* **Problem**:
Please print exactly the lines from the one containing "grey speaker [424,365,457,444]" through the last line of the records, and only those. Leave out any pictures.

* **Scene difference descriptions**:
━━━━
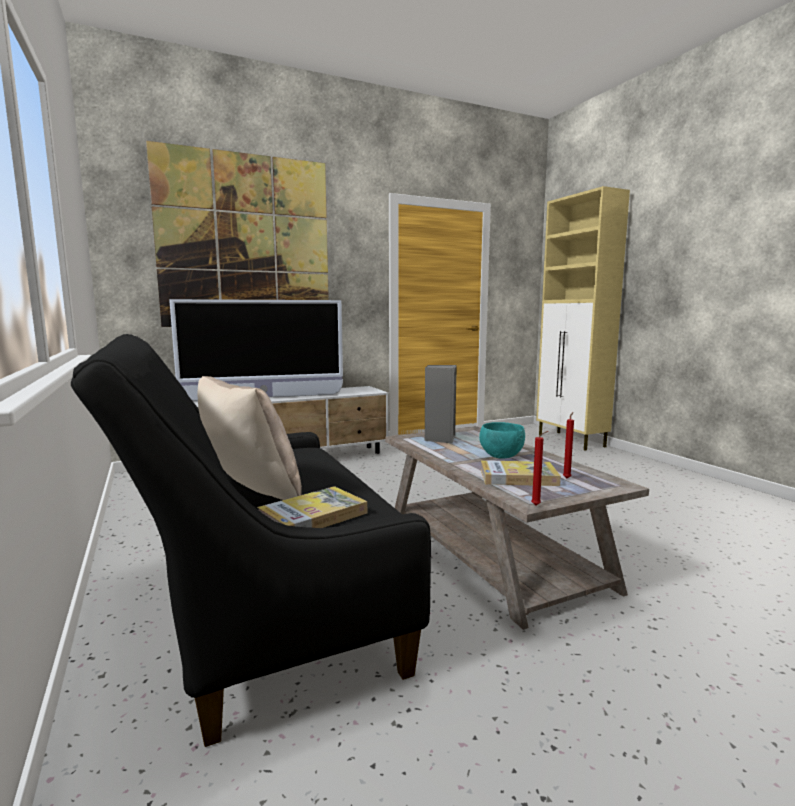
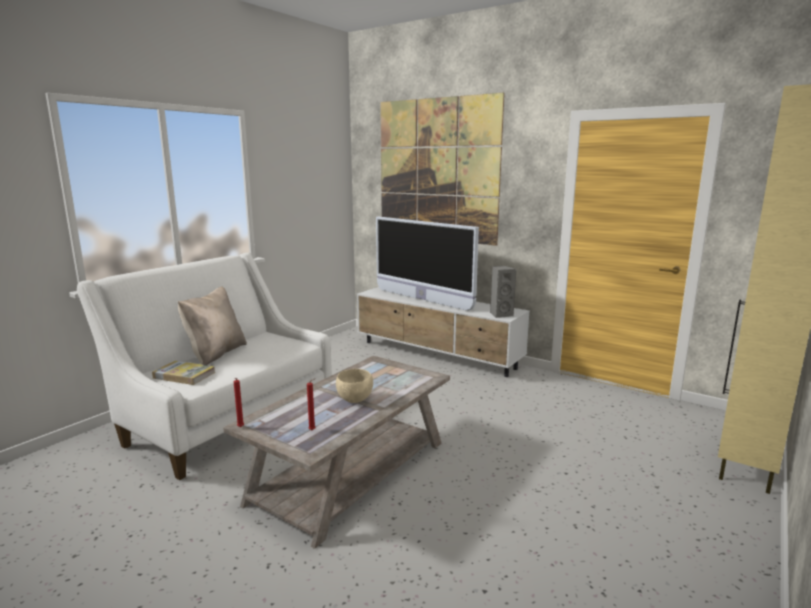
camera: 60 degrees right, 5 degrees up
black sofa [71,334,431,747] -> white sofa [77,253,332,480]
grey speaker [424,365,457,444] -> grey speaker moved to [490,266,516,318]
turquoise bowl [479,422,525,459] -> beige bowl [336,369,373,403]
book [481,460,561,486] -> none

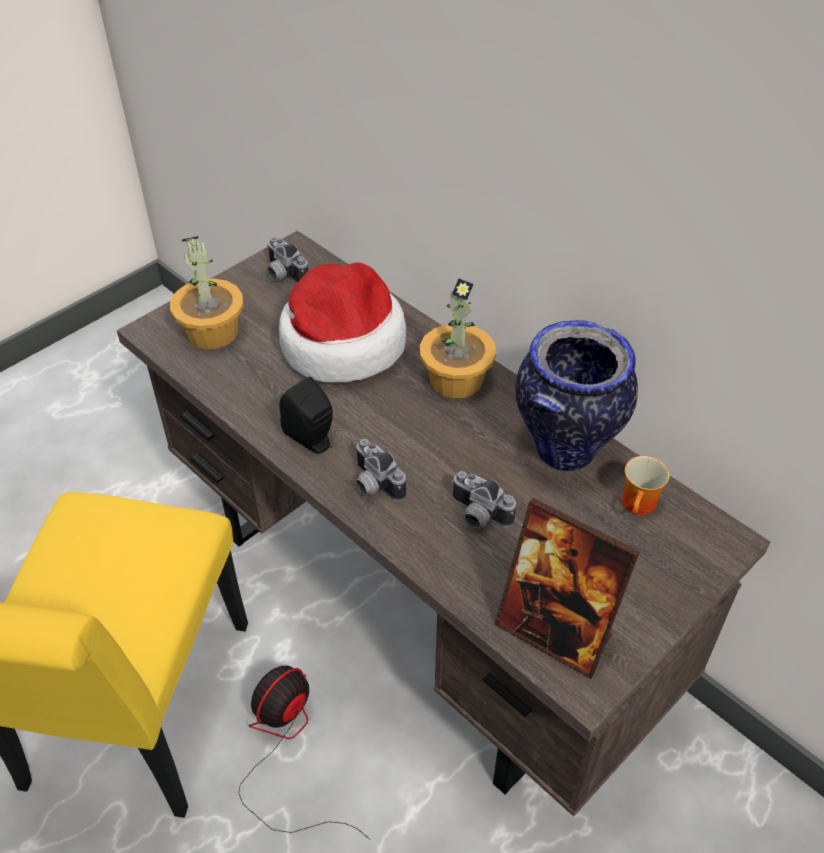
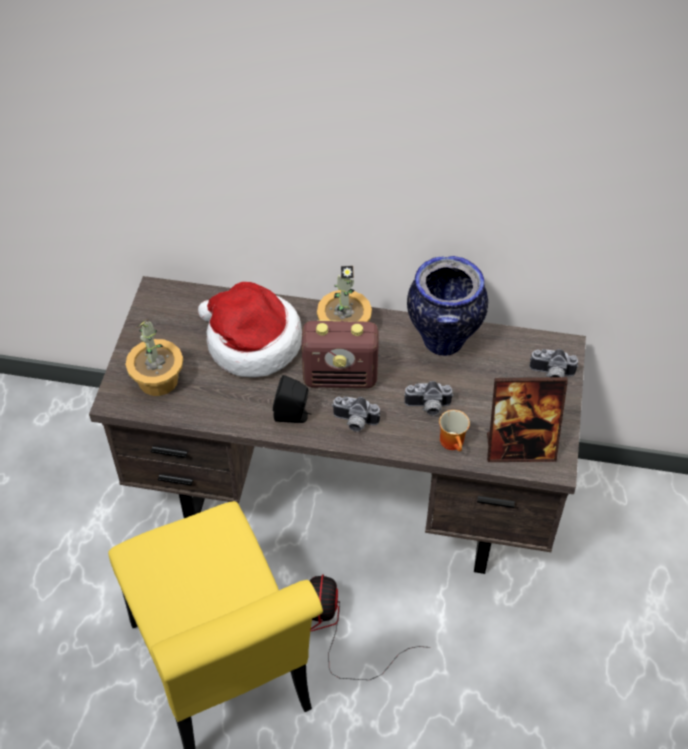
camera: 35 degrees left, 5 degrees up
camera [267,237,309,283] -> camera moved to [529,349,579,377]
mug [622,456,670,515] -> mug moved to [439,410,470,451]
none -> radio [301,320,379,388]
━━━━
* **Task result**:
grey speaker [424,365,457,444] -> grey speaker moved to [490,266,516,318]
turquoise bowl [479,422,525,459] -> beige bowl [336,369,373,403]
book [481,460,561,486] -> none

camera: 35 degrees left, 5 degrees up
camera [267,237,309,283] -> camera moved to [529,349,579,377]
mug [622,456,670,515] -> mug moved to [439,410,470,451]
none -> radio [301,320,379,388]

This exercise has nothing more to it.